Wednesday, 1 February 2017

Walking my Dog in Logan Park, DC  
the Day After the Women’s March

Jan Zlotnik Schmidt


Soggy. Doused with rain.  
My dog’s hair, matted, curled, like tiny snails. 
He sniffs the wet ground. Paws dead leaves and twigs. 
The rain soaks through my jacket.
I mop drops off my fogged glasses. 
Signs are flattened in the grass. Streaked
Words emerge out of the deluge. Dump Trump.
Humanity not Insanity. Love Trumps Hate. 
No Mandate. 
Messages rolled up, dumped in garbage cans
with newspapers, empty Heineken bottles, and pizza crusts.
The wind whips around me. Blows off my hood 
Women’s Rights Are Human Rights. Bad Hombre.
Mud and sludge. Dark puddles pool around roots of trees.
I was there. Pink waves buoying me up. 
On the bus going a Latino man with a pussy hat
starts “America the Beautiful.”
All sing--brown, black, white, young and old.
men and women.

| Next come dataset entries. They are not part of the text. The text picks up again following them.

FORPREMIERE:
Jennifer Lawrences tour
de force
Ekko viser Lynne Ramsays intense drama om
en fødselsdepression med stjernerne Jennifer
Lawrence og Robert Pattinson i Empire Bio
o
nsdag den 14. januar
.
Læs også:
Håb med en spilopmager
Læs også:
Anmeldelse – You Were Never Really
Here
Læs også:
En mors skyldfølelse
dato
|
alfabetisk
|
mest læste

The driver too.
Women’s Rights are Human Rights.
No left or right.  Just straight ahead.
Words bleed into the muddy earth.
Make America gracious again.
They ground me.
The dog shakes off the rain.

* * * * *

Jan Zlotnik Schmidt is a SUNY Distinguished Professor of English at SUNY New Paltz where she teaches composition, creative writing, American and Women’s Literature, creative nonfiction, memoir, and Holocaust literature courses.

Her work has been published in many journals including The Cream City Review, Kansas Quarterly, The Alaska Quarterly Review, Home Planet News, Phoebe, Black Buzzard Review, The Chiron Review, Memoir(and), The Westchester Review, and Wind.  Her work also has been nominated for the Pushcart Press Prize Series. She has had two volumes of poetry published by the Edwin Mellen Press (We Speak in Tongues, 1991; She had this memory, 2000).  Recently her chapbook, The Earth Was Still, was published by Finishing Line Press and another, Hieroglyphs of Father-Daughter Time, was published by Word Temple Press.